Director: Jonah Hill
Cast: Sunny Suljic, Na-kel Smith, Lucas Hedges, Katherine Waterston
Release date: 12th April
Reviewer: Anna Wilczek

Jonah Hill was born in 1983, making the Oscar-nominated actor, now turned writer, director and producer, around the same age as his lead character in Mid90s (his feature film directorial debut) during the time period in question. Choosing to shoot on 16mm in 4:3 ratio, with references to 90s pop culture sprinkled throughout – from Teenage Mutant Ninja Turtles bedding and the display of baseball caps on the bedroom wall, to Blockbuster Video and the organisation of home-recorded cassette tapes – this is Hill’s love letter to his childhood.

With an unsatisfactory life at home, no father figure to speak of, and an abusive older brother (Lucas Hedges), 13-year-old Stevie (Sunny Suljic) seeks out new male role models in the form of the local skate gang – Fourth Grade, Ruben, F***s***, and leader Ray (a stand-out performance from Na-kel Smith).
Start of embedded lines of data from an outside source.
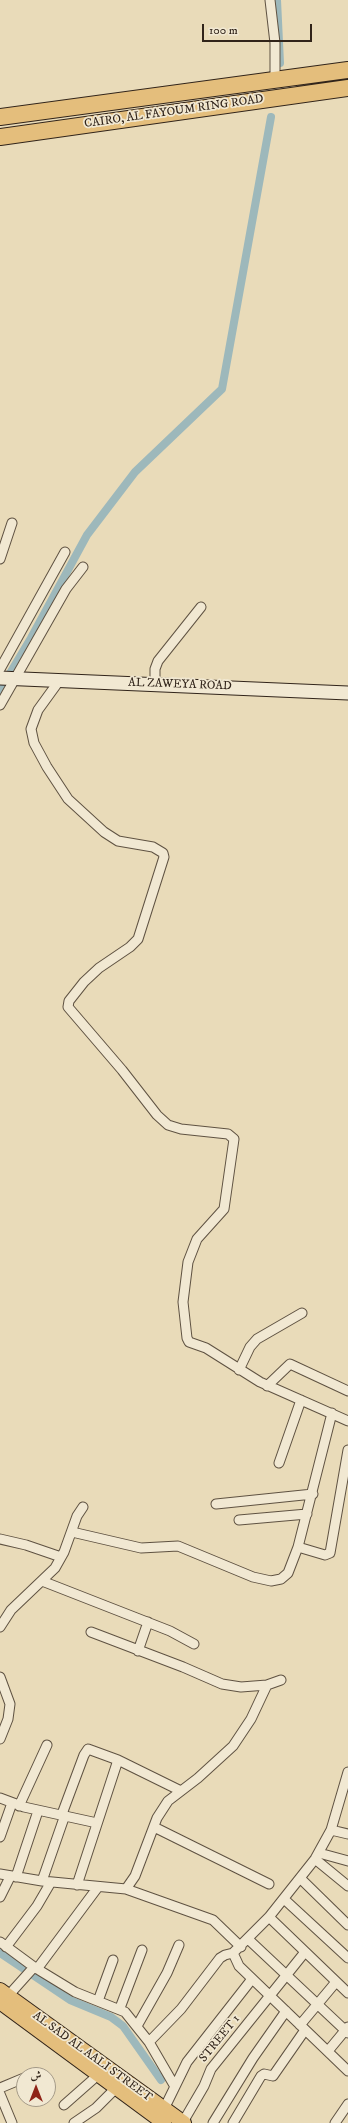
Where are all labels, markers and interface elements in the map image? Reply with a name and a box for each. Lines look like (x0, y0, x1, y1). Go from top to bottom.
scale bar (204, 16, 314, 42)
text: 100 m (209, 23, 238, 38)
street label: CAIRO, AL FAYOUM RING ROAD (83, 92, 265, 132)
street label: AL ZAWEYA ROAD (128, 676, 232, 694)
street label: AL SAD AL AALI STREET (29, 2009, 155, 2105)
street label: STREET 1 (197, 2013, 243, 2065)
north arrow (16, 2067, 56, 2107)
text: ش (31, 2069, 41, 2083)

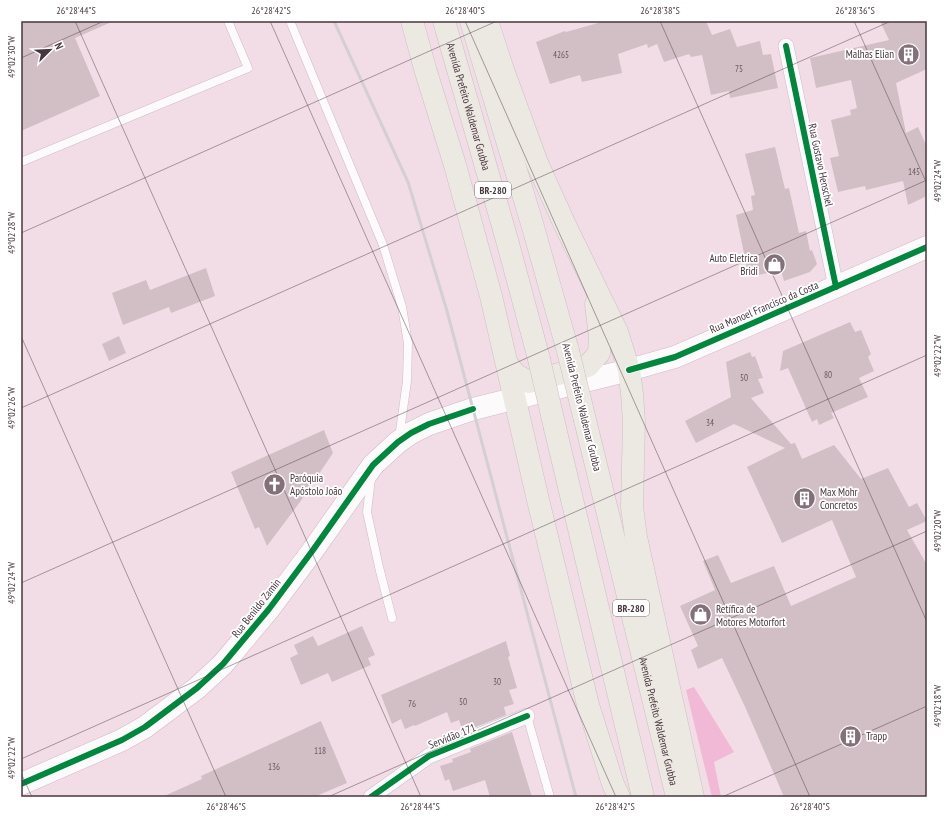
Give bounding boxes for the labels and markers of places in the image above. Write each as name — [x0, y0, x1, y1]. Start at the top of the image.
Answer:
building icon: Malhas Elian — [896, 41, 922, 67]
place label: Malhas Elian — [846, 47, 894, 61]
place label: Auto Eletrica Bridi — [709, 251, 758, 278]
shop icon: Auto Eletrica Bridi — [761, 251, 787, 277]
church icon: Paróquia Apóstolo João — [261, 471, 287, 497]
place label: Paróquia Apóstolo João — [290, 471, 343, 498]
building icon: Max Mohr Concretos — [791, 485, 817, 511]
place label: Max Mohr Concretos — [820, 485, 858, 512]
shop icon: Retífica de Motores Motorfort — [687, 602, 713, 628]
place label: Retífica de Motores Motorfort — [716, 602, 785, 629]
building icon: Trapp — [837, 723, 863, 749]
place label: Trapp — [866, 729, 887, 743]

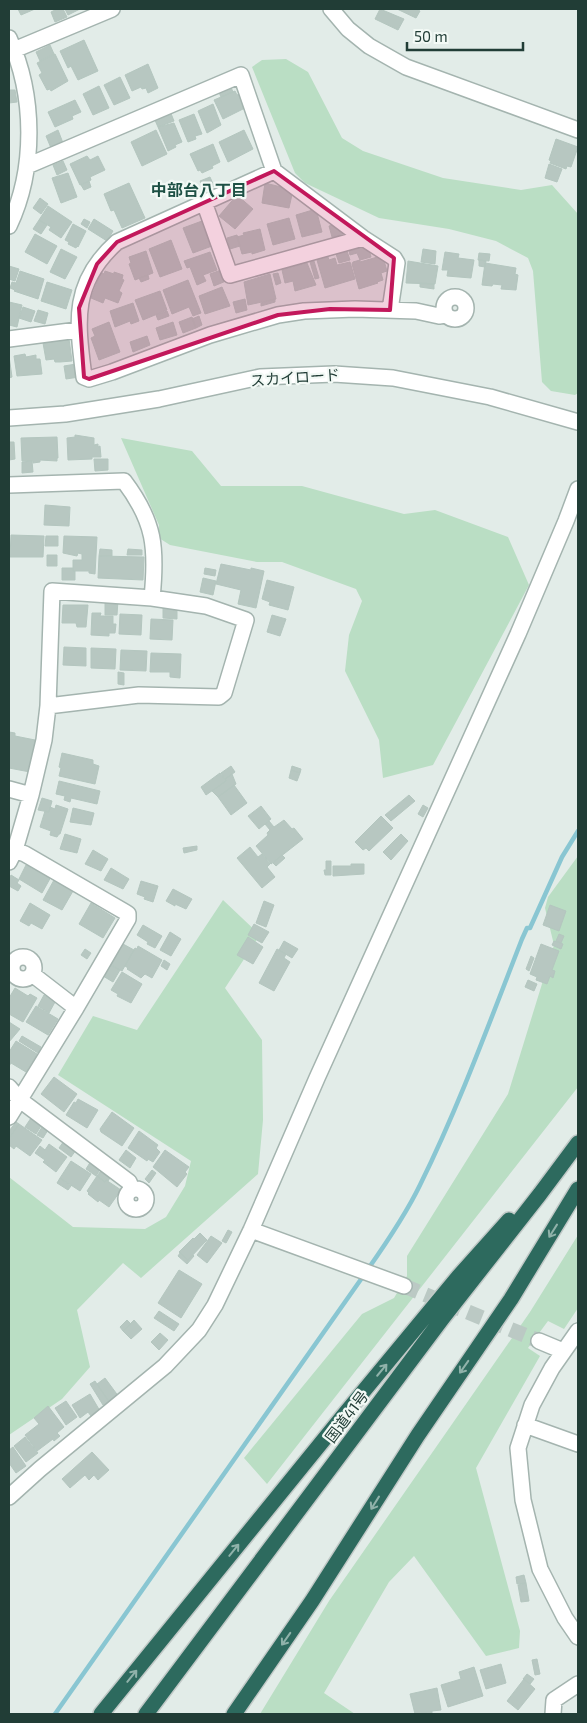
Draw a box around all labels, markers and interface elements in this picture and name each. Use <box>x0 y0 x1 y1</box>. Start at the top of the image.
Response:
scale bar <box>407 20 523 52</box>
text: 50 m <box>414 27 448 45</box>
district label: 中部台八丁目 <box>151 180 247 199</box>
street label: スカイロード <box>249 365 340 389</box>
one-way arrow <box>548 1224 558 1238</box>
one-way arrow <box>459 1360 469 1374</box>
one-way arrow <box>376 1364 387 1377</box>
street label: 国道41号 <box>321 1387 372 1446</box>
one-way arrow <box>370 1495 380 1509</box>
one-way arrow <box>228 1544 239 1557</box>
one-way arrow <box>281 1631 291 1645</box>
one-way arrow <box>126 1670 137 1683</box>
With aspirations to become one of the ‘cool kids’ and eager to impress, Stevie shows a fearlessness which soon gains him the respect of the group and the nickname ‘Sunburn’.

Hill has been vocal about the reasoning behind his decision to cast (mainly) non-actors, opting to visit skate parks to find his characters, to capture their natural talent for skateboarding, and to create an honest portrayal of friendship and an authentic sense of community. The tone and cadence of the dialogue will likely draw comparisons with the writing of Harmony Korine (specifically 1995’s Kids), with thematic similarities to coming of age films This Is England, Boyhood and Son Of Rambow.
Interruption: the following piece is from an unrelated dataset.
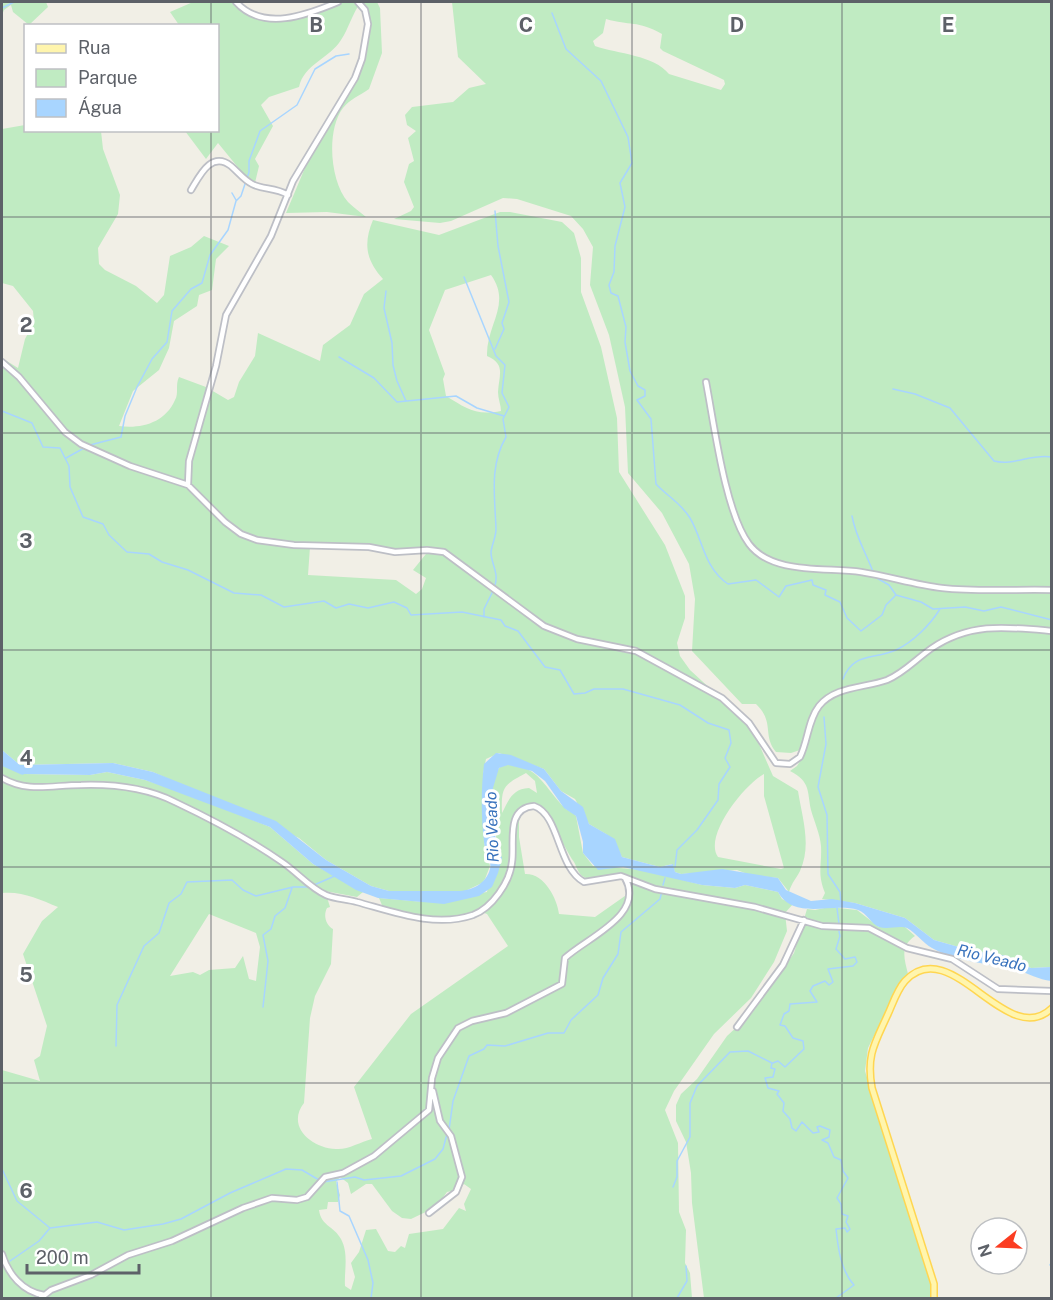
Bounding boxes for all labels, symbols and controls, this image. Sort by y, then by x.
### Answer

As with Korine’s writing, there are a few problematic moments: the casual use of racial slurs, unaddressed self-harm, and a sex scene that feels like Almost Famous’ deflowering sequence gone wrong. However, these issues are allayed by what is clearly intended to be a pure and joyful representation of kinship, and a reminder of the anarchic freedom in youth. It also boasts one of the finest film soundtracks of recent years – featuring The Pharcyde, A Tribe Called Quest, Cypress Hill, and a score from Trent Reznor and Atticus Ross. Anyone who grew up during the 90s or spent their teenage years in skate parks will fall in love with this nostalgia-heavy ode to a time gone by. The flawed yet lovable group of misfits are fully developed and relatable, and as the film ends you’ll find yourself wishing you could have spent more time with them.